TASK TO COMPLETE:
Find the word "size" in the listing. Copy out each line where it occurs.

INPUT:
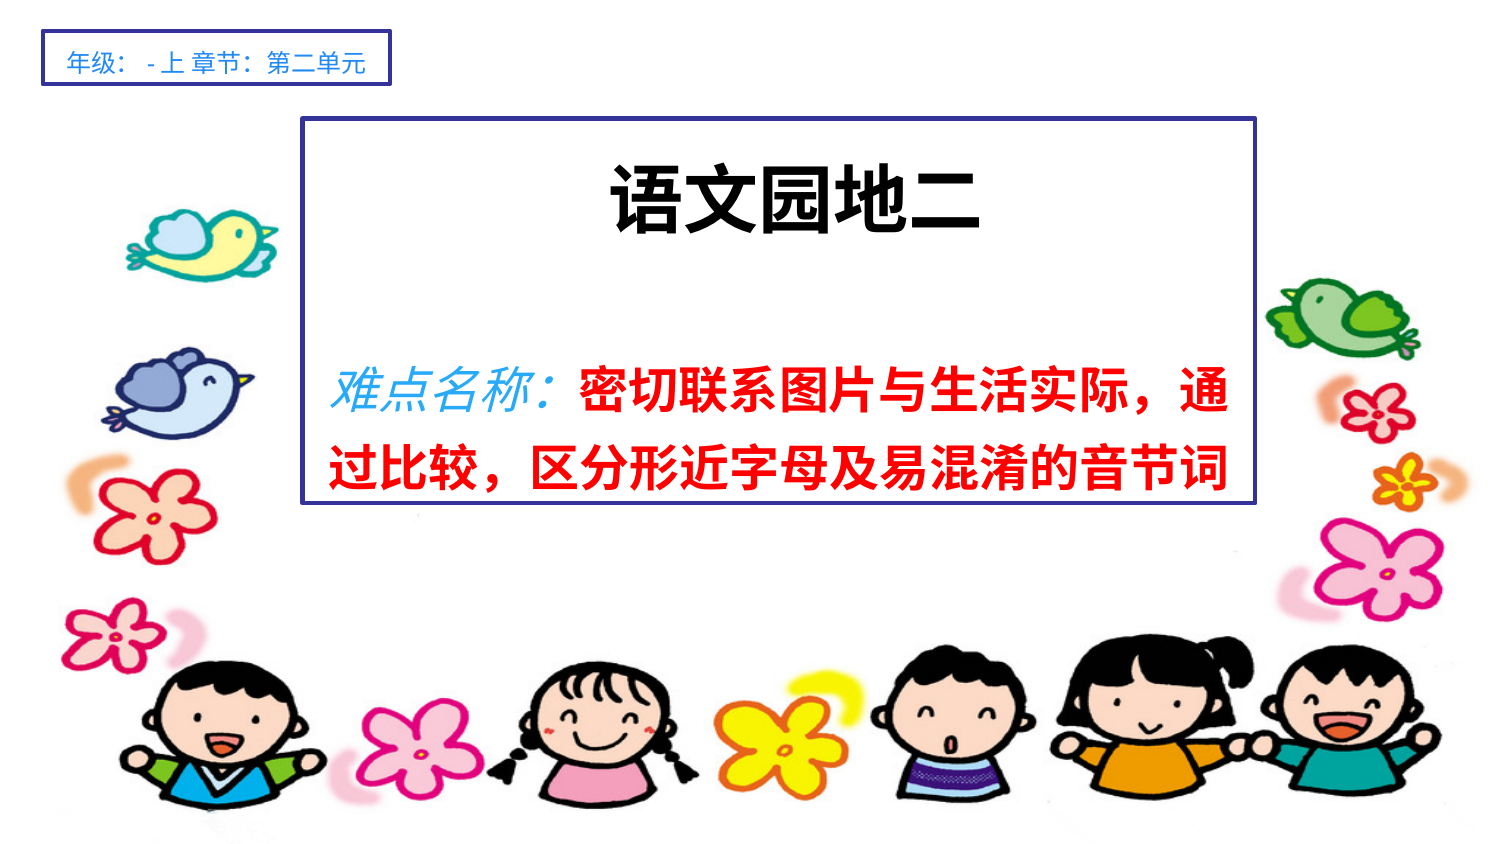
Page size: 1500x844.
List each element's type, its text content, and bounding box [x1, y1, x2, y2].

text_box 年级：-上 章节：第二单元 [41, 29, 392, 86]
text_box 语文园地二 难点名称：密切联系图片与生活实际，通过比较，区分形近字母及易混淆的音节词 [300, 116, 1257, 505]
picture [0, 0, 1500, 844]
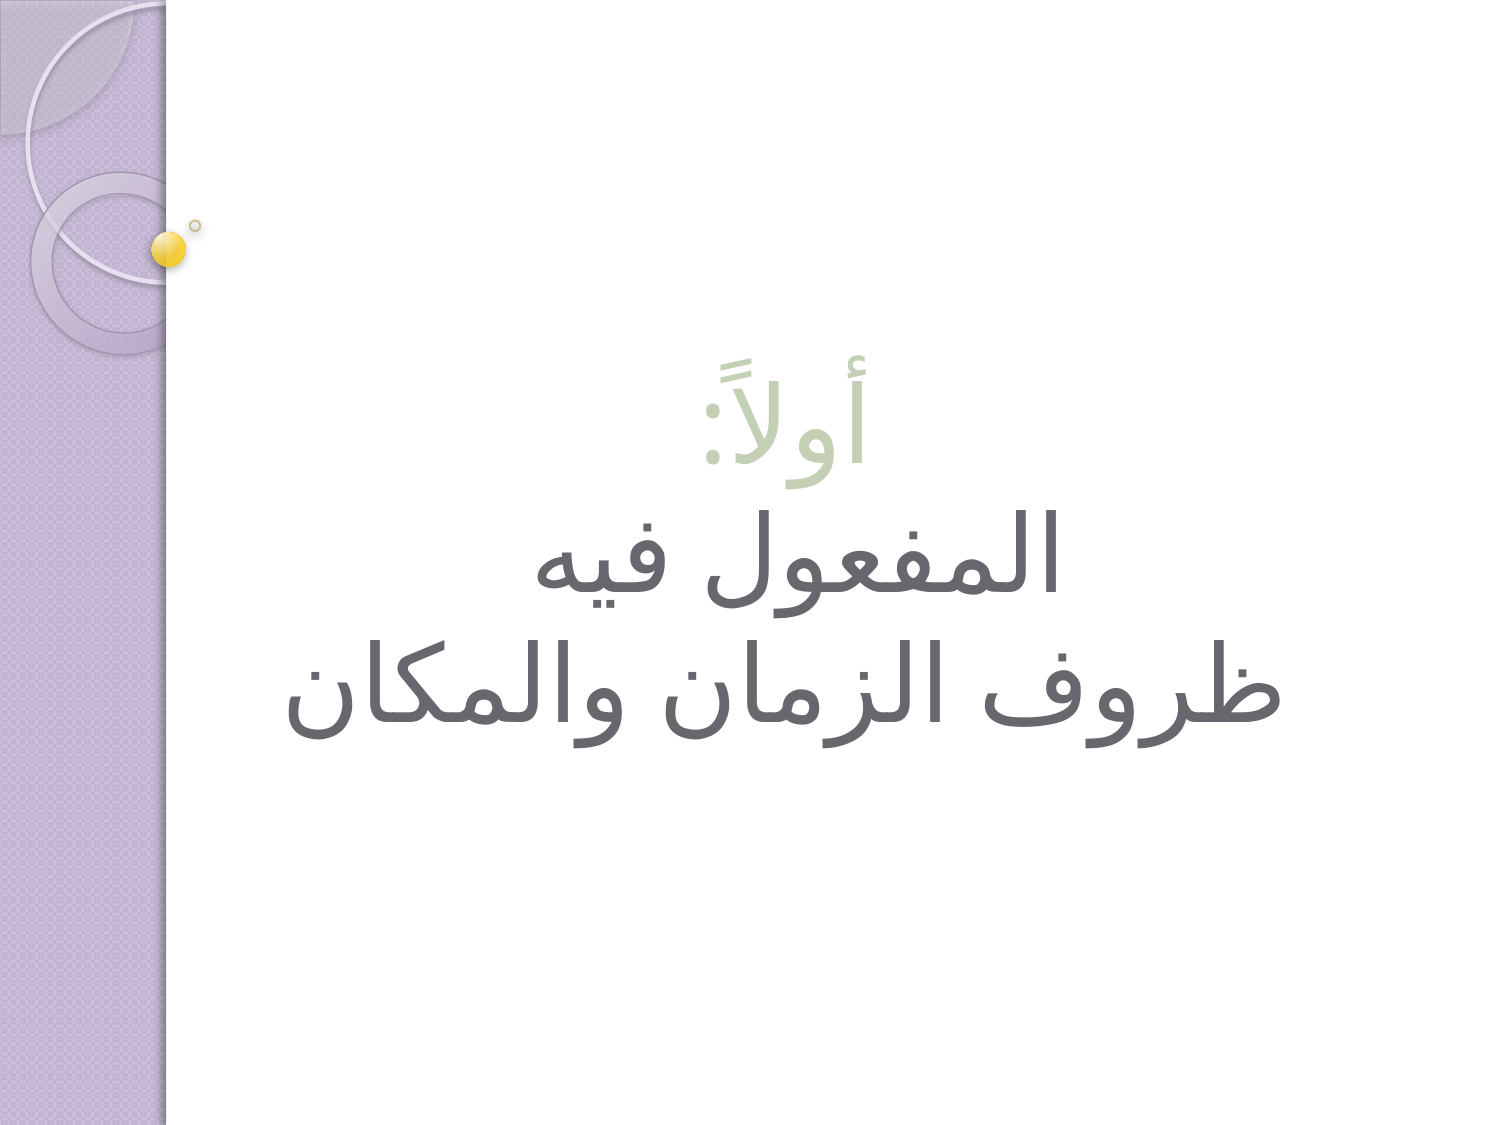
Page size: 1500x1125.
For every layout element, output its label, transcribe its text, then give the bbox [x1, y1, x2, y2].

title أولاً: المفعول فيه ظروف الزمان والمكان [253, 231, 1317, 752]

---

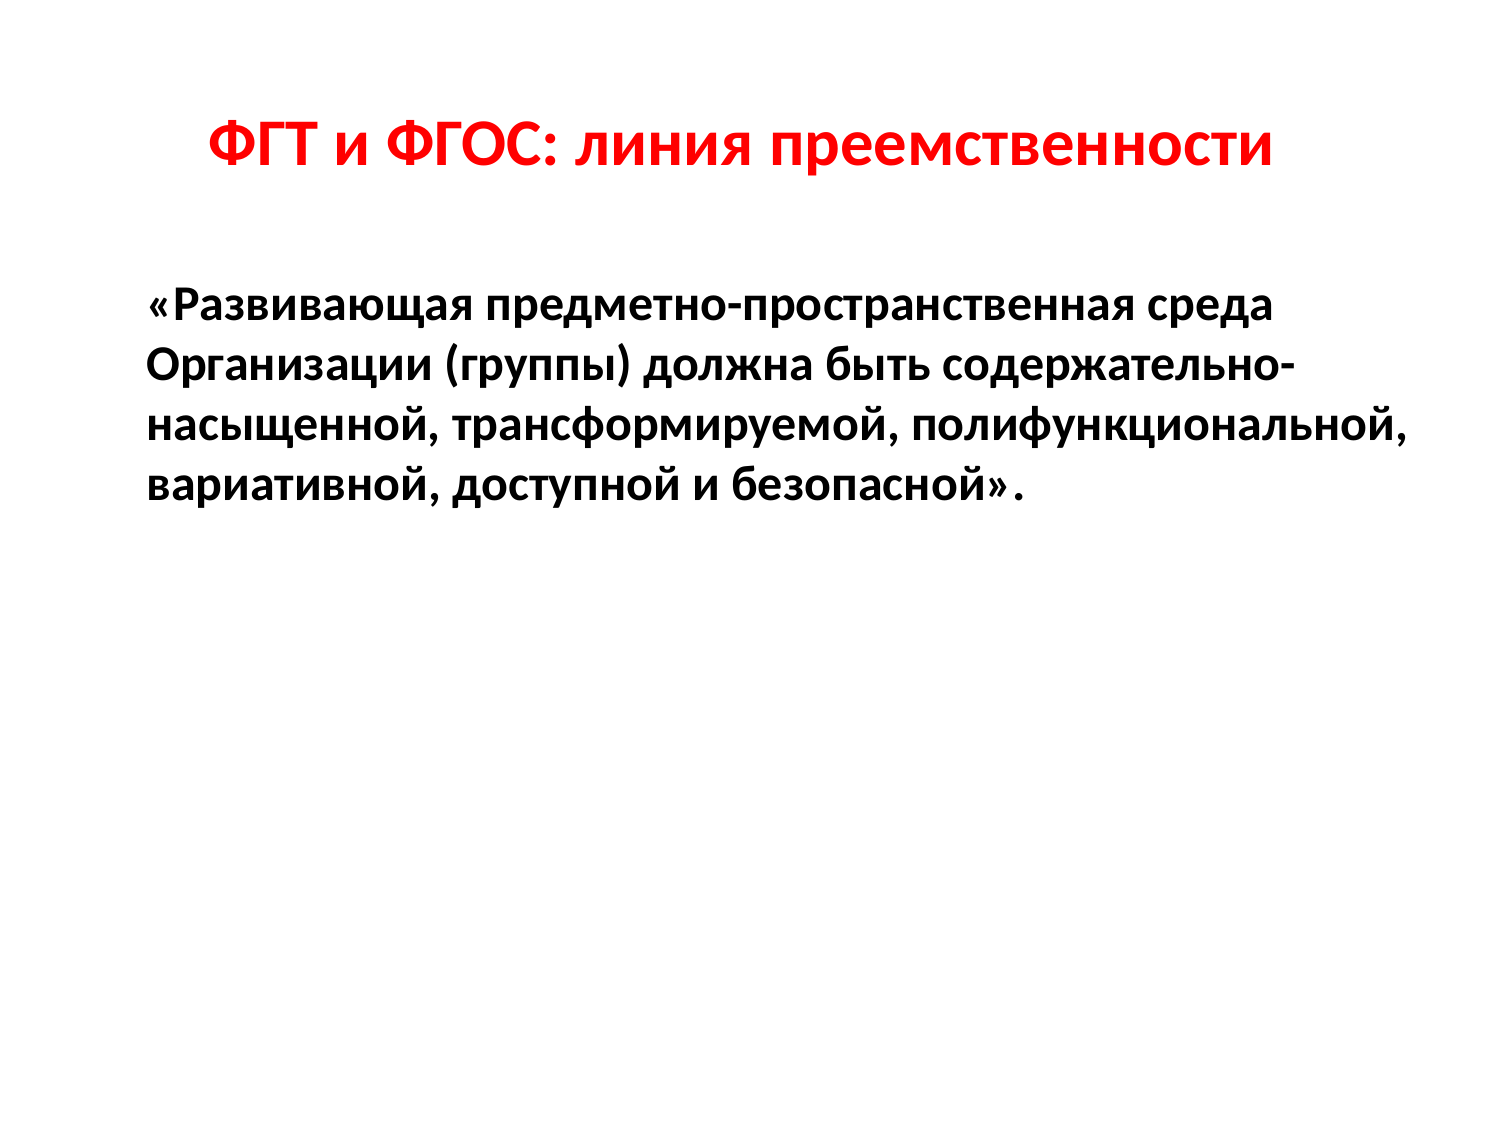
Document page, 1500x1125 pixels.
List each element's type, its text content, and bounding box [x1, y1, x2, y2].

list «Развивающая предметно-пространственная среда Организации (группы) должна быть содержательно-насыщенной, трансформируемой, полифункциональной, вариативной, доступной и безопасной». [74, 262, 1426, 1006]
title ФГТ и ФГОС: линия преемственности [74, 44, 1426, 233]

RESULT BELOW:
Page size: 1500x844.
Page size: 1500x1125.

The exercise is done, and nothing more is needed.